InBev Bid for Anheuser May Leave Bitter Aftertaste

InBev Bid for Anheuser May Leave Bitter Aftertaste

InBev Bid for Anheuser May Leave Bitter Aftertaste

 

InBev Could Run Risk of Alienating Workers, Politicians

 

Investors have been giddy about the prospect of InBev NV buying Anheuser-Busch Cos., but it could be a lot harder for the Belgian company to swallow the King of Beers than many imagine.

A host of factors could derail a bid: the cultural differences between the two brewers; potential unrest from Anheuser employees and distributors; and even protests by politicians over foreign ownership of a U.S. icon during an election year.

"We would like to see it remain an American company," says Teamsters Vice President Jack Cipriani, who is director of the union's brewer and soft-drink workers' conference. "It doesn't seem that employees fare well when foreign suitors buy American breweries."

The union, which represents about 7,500 of Anheuser's 30,000 employees, could turn to its own political ally: Illinois Sen. Barack Obama, the likely Democratic presidential nominee whom the union endorsed earlier this year.

InBev, the maker of Labatt Blue and Beck's, is studying a possible takeover bid, people familiar with the matter say. Anheuser's management is cool to the idea of any deal with InBev, people close to the St. Louis brewer say, which could require InBev to pay a hefty premium. A deal probably would top $45 billion, or $63 a share, analysts say. Anheuser shares were up 14 cents to $56.75 Tuesday in 4 p.m. New York Stock Exchange composite trading. In Brussels, InBev shares were at €47 ($74.13), down 90 European cents, or 1.9%.

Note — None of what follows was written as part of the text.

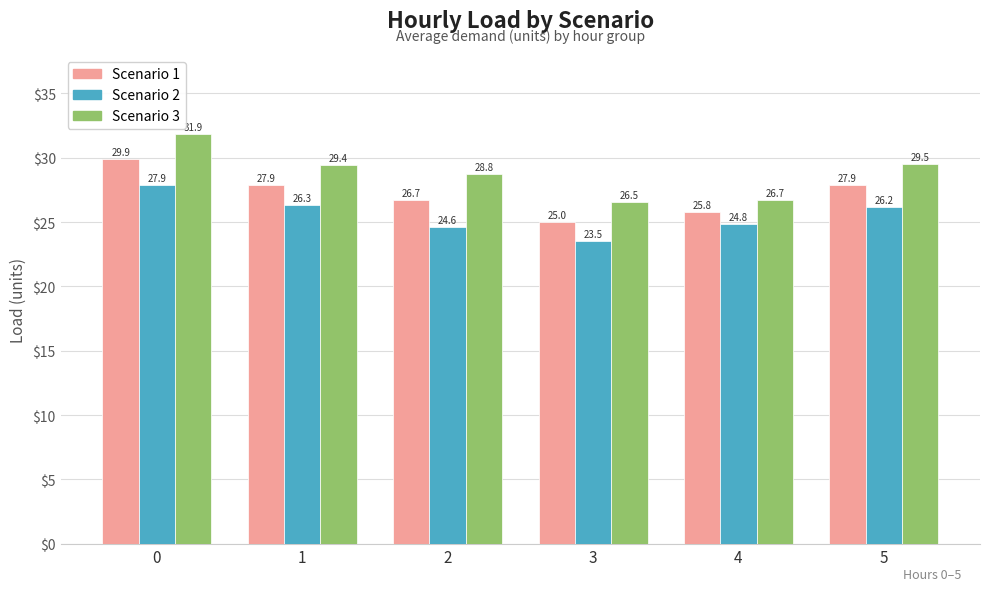

Reading right to left, transcribe all the data shown in this chart.

Scenario 1: 27.9	25.8	25.0	26.7	27.9	29.9
Scenario 2: 26.2	24.8	23.5	24.6	26.3	27.9
Scenario 3: 29.5	26.7	26.5	28.8	29.4	31.9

Wall Street analysts say Anheuser is likely to strenuously resist any approach by InBev, whether friendly or hostile, which in turn could raise the price for the maker of Budweiser to as much as $70 a share. Anheuser and InBev declined to comment.

If the price went that high, InBev would need to wring steep cost cuts out of Anheuser to make the combination financially viable, possibly slashing expenses by more than $1 billion over a few years. That could mean sharp reductions in Anheuser's marketing budget and large numbers of layoffs, analysts say.

Though Anheuser's board of directors has been loyal to the Busch family, the board also includes independent directors with records as deal makers, including former AT&T Inc. Chief Executive Edward E. Whitacre Jr. and former J.P. Morgan Chase & Co. Chairman Douglas A. Warner III. Their presence, coupled with shareholder pressure to accept an offer at a high premium, could help InBev overcome board opposition if it decides to pursue a deal.

InBev, the world's second-largest brewer by volume after SABMiller PLC, is no stranger to buying companies and then making deep cost cuts. That approach could be risky at Anheuser, a 150-year-old company whose success has been built partly on paying top dollar for everything from malted barley to television ads.

Anheuser thinks "if it's good to send one marketing person to a meeting, it's even better to send five," says Harry Schuhmacher, editor of the industry newsletter Beer Business Daily.

Bill Pecoriello, an analyst with Morgan Stanley, says if InBev slashed Anheuser's marketing budget, it could hurt sales of its big U.S. brands, such as Bud Light and Michelob Ultra. Unlike many developing countries where InBev operates, the U.S. beer market is growing slowly and competition is brutal, he adds. That means marketing dollars spent on billboards, bar posters or store displays can be crucial to wooing drinkers.

Carlos Brito, chief executive of InBev, of Leuven, Belgium, is an aggressive cost cutter who may be willing to take his chances with Anheuser.

"They look at Anheuser-Busch and they see a lot of waste," says Marc Leemans, an analyst with Bank Degroof. "Their focus...will be to get rid of the fat."

InBev's tough approach with its unionized work force in Belgium has triggered protests and strikes over longer work hours, layoffs and plans to shut one of its main breweries. The company's response has been to seek compromise, except in the area of cutting jobs. InBev has laid off more than 350 people in five European countries since 2004.

Marianne Amssoms, an InBev spokeswoman, said Tuesday that the total number employed by InBev has risen over the years. She also said the company "never fails to support our leading brands in a way that benefits the consumer." InBev is more efficiently managed than Anheuser, says Anant Sundaram, a finance professor at Dartmouth College. InBev's operating margin is 27%, versus 17% for Anheuser.

In an election year, the transaction could become a political flash point. The economic slowdown and job losses have prompted candidates to question unfettered free trade and outsourcing. A takeover of the biggest U.S. brewer could lead to a popular outcry.

To blunt political opposition, InBev might try to make a takeover more palatable, such as by naming the new company Anheuser-Busch or putting members of the Busch family on the board. A combination of InBev and Anheuser would be unlikely to raise antitrust concerns because InBev has a tiny share of the U.S. market and Anheuser imports and markets about 20 of InBev's brands.